◆ **WORK INSTRUCTION**
Retype every line from the start down to the line containing "Вы можете оформить", both included, with no changes.

◆ **DATA SHOWN**
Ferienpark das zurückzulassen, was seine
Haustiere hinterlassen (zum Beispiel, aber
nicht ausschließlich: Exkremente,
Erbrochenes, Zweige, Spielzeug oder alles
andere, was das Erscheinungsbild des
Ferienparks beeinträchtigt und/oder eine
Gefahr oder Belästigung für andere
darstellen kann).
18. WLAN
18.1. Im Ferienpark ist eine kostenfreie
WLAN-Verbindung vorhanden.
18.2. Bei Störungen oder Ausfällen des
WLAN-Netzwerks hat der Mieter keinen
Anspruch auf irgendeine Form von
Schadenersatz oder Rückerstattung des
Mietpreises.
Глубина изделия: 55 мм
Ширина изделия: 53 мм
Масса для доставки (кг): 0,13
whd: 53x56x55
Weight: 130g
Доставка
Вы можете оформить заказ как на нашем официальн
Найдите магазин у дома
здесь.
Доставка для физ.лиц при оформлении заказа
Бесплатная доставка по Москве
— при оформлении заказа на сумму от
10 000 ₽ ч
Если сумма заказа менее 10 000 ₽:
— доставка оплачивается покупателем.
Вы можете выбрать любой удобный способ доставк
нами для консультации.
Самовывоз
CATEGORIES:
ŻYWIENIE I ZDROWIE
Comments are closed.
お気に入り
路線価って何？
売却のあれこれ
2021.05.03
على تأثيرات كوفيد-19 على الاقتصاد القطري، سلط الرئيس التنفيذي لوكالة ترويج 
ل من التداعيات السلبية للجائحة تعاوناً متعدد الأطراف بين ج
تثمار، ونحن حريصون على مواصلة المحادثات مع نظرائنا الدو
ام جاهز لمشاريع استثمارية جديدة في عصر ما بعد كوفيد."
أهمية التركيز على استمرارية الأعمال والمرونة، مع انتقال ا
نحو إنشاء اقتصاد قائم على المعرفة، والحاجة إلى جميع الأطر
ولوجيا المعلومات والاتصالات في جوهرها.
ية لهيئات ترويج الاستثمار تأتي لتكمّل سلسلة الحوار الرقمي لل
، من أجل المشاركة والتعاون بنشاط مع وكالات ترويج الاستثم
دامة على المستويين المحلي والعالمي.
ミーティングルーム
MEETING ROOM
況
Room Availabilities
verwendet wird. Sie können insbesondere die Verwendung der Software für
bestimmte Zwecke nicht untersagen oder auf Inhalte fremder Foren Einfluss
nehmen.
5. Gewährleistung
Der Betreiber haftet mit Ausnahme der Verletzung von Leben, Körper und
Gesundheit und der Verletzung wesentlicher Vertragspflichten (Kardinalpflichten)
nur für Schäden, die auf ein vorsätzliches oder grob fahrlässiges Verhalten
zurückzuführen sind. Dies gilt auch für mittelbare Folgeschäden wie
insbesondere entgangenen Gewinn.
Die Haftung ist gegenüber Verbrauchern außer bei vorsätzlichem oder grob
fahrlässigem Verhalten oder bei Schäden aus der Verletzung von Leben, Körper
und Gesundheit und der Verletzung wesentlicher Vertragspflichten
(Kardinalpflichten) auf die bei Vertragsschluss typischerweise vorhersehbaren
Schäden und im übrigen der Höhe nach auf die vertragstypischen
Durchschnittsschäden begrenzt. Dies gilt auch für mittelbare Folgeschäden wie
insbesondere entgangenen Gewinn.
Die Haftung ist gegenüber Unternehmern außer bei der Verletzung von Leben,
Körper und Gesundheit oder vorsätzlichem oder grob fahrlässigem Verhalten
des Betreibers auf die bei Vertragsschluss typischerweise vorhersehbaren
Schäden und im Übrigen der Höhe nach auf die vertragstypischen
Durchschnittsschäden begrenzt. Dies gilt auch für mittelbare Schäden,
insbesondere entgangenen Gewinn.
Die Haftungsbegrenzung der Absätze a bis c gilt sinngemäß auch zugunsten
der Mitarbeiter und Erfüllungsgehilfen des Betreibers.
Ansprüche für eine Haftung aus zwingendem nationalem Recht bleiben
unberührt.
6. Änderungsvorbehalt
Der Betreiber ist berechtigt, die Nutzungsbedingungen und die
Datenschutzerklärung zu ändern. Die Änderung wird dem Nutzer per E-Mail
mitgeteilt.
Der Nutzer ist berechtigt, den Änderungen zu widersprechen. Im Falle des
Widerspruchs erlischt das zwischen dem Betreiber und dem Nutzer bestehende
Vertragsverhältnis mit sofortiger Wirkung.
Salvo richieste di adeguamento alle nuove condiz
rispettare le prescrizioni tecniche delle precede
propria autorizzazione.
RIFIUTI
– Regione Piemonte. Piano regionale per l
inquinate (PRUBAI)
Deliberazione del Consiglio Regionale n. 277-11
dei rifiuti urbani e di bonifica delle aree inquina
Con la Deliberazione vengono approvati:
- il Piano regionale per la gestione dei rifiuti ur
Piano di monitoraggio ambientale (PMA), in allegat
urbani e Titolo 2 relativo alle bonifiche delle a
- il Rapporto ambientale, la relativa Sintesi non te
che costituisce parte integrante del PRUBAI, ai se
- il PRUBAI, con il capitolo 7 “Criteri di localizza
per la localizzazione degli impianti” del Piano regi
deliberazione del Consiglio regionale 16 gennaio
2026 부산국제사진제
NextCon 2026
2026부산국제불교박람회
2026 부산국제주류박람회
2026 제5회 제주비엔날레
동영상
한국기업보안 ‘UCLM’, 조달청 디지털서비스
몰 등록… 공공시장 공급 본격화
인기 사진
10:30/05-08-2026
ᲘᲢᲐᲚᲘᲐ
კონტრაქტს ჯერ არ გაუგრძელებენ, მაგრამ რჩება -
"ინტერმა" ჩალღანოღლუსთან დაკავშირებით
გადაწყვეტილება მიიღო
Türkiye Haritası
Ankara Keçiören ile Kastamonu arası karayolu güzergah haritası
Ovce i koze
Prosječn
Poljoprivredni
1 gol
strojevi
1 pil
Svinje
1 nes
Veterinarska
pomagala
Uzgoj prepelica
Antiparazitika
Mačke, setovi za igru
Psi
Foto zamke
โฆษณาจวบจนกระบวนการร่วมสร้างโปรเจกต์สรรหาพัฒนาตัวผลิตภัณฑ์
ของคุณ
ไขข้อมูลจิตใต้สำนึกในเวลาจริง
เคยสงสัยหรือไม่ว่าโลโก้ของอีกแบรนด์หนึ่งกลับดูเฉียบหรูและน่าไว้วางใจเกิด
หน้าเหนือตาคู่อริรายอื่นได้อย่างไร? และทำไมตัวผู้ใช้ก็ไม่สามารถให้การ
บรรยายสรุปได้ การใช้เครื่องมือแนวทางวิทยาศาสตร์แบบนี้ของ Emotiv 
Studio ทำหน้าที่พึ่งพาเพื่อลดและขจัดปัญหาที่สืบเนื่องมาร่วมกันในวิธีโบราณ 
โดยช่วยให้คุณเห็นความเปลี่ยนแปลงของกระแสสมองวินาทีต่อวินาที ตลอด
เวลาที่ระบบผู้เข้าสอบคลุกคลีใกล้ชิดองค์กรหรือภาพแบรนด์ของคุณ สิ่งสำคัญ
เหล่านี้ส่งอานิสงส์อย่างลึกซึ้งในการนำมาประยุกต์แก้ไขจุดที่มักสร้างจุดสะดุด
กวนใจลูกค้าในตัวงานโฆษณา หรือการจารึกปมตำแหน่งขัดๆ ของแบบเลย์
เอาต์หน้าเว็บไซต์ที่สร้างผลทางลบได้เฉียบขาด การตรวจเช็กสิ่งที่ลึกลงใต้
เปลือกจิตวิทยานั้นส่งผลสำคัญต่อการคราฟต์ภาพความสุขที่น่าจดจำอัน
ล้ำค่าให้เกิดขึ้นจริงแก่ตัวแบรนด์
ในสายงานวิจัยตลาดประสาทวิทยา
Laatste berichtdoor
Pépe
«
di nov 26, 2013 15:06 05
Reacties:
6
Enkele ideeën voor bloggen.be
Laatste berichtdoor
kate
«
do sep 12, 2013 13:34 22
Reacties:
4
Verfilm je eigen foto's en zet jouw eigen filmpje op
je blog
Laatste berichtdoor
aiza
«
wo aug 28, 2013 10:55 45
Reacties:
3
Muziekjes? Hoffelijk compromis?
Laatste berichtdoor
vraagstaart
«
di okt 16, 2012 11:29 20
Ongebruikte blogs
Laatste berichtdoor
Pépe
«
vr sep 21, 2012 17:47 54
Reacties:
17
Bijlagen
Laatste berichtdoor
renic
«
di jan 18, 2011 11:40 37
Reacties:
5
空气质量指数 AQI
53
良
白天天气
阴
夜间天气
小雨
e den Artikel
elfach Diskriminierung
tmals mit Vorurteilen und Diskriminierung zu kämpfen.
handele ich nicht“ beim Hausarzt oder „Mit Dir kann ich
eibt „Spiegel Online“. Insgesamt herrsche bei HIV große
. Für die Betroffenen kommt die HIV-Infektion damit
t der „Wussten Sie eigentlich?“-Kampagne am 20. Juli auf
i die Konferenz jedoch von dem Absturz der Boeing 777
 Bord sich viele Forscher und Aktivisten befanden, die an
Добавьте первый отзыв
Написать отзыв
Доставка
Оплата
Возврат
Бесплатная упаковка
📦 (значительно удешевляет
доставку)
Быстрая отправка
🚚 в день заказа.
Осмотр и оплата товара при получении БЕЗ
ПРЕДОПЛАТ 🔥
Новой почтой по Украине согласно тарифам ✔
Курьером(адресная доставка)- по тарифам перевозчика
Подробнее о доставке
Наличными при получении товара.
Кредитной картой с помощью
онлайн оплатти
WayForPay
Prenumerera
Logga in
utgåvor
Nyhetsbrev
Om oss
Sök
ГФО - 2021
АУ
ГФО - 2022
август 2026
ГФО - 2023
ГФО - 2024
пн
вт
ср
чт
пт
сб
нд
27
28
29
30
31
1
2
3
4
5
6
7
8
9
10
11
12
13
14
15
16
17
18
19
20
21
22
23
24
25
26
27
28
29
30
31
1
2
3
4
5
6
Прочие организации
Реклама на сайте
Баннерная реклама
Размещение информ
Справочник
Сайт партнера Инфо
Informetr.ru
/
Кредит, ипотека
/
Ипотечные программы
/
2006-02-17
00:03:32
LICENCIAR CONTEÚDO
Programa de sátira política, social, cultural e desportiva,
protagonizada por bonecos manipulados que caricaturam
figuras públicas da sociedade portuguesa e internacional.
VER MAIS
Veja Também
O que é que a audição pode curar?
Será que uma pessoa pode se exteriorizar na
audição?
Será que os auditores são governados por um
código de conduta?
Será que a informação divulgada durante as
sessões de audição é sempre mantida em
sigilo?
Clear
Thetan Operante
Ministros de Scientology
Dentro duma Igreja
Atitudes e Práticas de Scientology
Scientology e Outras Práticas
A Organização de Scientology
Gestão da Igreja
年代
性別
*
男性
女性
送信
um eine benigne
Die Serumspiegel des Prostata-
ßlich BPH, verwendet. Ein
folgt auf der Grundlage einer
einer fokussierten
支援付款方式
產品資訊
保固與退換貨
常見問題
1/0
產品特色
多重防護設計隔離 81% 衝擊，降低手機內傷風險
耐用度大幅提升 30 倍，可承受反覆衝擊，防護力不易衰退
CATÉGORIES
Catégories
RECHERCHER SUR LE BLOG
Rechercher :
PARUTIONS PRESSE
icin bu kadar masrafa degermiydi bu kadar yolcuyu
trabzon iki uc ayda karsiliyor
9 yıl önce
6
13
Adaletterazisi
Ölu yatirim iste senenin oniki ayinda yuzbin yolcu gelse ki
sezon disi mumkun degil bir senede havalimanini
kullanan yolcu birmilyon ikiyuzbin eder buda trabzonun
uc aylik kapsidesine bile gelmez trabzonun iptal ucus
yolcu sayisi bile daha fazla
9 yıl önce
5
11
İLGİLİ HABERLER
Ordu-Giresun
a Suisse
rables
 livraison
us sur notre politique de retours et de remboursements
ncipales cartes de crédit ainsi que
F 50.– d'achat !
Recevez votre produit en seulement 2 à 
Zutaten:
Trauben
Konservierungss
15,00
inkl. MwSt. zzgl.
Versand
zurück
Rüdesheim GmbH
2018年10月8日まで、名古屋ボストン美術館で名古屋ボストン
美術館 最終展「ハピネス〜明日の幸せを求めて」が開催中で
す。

◆ **OUTPUT OF THE EXERCISE**
Ferienpark das zurückzulassen, was seine
Haustiere hinterlassen (zum Beispiel, aber
nicht ausschließlich: Exkremente,
Erbrochenes, Zweige, Spielzeug oder alles
andere, was das Erscheinungsbild des
Ferienparks beeinträchtigt und/oder eine
Gefahr oder Belästigung für andere
darstellen kann).
18. WLAN
18.1. Im Ferienpark ist eine kostenfreie
WLAN-Verbindung vorhanden.
18.2. Bei Störungen oder Ausfällen des
WLAN-Netzwerks hat der Mieter keinen
Anspruch auf irgendeine Form von
Schadenersatz oder Rückerstattung des
Mietpreises.
Глубина изделия: 55 мм
Ширина изделия: 53 мм
Масса для доставки (кг): 0,13
whd: 53x56x55
Weight: 130g
Доставка
Вы можете оформить заказ как на нашем официальн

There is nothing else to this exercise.